Work Engagement Matters. But Why?

Several systematic reviews (e.g., Christian et al. 2011; Halbesleben 2010) elaborate on the criticality of work engagement. In brief, work engagement consistently relates to a myriad of employee and organizational outcomes, including decreased absenteeism (Bakker and Schaufeli 2008), turnover (Halbesleben 2010), decreased counterproductive work behaviors and increased organizational citizenship behaviors (Sulea et al. 2012), as well as employee retention (Buckingham and Coffman 1999). Engagement is also related to those bottom-line outcomes of importance to the success of organizations, such as in-role performance broadly defined (Christian et al. 2011; Halbesleben and Wheeler 2008), sales (Xanthopoulou et al. 2009) and service performance (Chen et al. 2018; Salanova et al. 2005), and firm profitability (e.g. Harter et al. 2002; Rich et al. 2010; Schaufeli 2013). Because work engagement is related to so many desirable organizational outcomes, it has been widely utilized in the applied arena and is a frequent construct of interest among consultancies’ clientele – and this interest shows no signs of abating (Collins et al. 2017).

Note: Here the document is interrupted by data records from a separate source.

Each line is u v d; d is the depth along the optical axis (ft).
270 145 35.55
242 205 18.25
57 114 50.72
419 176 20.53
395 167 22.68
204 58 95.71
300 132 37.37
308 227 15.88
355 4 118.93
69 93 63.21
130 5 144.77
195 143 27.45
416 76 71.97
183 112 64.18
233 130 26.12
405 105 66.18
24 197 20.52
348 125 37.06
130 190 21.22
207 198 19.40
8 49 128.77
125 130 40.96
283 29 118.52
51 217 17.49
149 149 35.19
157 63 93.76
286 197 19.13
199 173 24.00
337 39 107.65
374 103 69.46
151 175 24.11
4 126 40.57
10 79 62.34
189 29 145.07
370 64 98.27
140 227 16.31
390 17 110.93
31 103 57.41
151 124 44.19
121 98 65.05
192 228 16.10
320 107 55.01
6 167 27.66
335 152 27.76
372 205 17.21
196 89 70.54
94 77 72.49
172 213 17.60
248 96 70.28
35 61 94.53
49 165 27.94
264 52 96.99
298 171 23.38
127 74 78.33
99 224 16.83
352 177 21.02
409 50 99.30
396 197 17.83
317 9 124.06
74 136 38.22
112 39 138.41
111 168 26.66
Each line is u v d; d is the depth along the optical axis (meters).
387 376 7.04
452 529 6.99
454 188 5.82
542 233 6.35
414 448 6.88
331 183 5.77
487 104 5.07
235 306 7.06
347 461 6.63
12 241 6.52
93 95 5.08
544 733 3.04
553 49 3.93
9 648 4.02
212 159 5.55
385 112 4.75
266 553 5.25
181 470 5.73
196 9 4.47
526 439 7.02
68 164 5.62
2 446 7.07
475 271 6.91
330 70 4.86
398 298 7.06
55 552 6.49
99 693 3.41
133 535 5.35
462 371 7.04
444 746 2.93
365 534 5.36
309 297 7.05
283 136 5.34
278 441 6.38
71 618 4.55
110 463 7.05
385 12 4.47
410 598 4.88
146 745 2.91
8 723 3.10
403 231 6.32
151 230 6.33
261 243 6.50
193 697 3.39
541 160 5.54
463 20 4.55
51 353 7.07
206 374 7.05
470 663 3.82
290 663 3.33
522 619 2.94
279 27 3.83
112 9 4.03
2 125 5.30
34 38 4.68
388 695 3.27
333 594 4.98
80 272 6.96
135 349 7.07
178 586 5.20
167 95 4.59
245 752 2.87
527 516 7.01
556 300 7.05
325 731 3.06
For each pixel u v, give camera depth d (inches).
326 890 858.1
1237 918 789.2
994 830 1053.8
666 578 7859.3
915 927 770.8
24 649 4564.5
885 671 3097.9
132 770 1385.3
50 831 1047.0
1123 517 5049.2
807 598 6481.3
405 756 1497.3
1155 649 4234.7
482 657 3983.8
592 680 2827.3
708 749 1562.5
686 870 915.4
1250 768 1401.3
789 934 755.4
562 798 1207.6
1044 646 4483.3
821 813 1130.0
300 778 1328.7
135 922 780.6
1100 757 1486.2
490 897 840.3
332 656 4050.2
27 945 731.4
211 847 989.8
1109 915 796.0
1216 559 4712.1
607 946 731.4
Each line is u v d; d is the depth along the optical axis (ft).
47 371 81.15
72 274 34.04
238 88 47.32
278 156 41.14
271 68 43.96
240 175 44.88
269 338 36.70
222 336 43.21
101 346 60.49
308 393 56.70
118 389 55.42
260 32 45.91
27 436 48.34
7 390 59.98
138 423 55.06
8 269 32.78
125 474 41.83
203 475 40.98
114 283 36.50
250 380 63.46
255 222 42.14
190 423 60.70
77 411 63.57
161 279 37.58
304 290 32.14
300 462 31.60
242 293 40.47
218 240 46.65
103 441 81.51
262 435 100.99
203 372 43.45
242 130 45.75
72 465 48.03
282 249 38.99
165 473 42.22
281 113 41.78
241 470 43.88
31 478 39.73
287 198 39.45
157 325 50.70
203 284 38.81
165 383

However, as noted, academics’ and practitioners’ respective understandings of engagement are often not well aligned (Bakker and Leiter 2010; Harter et al. 2002). Overwhelmingly, however, large firms and organizations claim to have evidence indicating that their measures relate to those same outcomes that academics have examined (Schaufeli and Bakker 2010). Although this may be true in terms of general direction of relations, it is unlikely that academic and practice-based measures of engagement are truly measuring the same thing. Rather, they are likely tapping into related, but different, underlying construct spaces. With this in mind, it is important to recognize that the relationships explicated above were identified using measures developed within academic engagement paradigms (with one exception; Gallup’s Q12 – see Harter et al. 2002).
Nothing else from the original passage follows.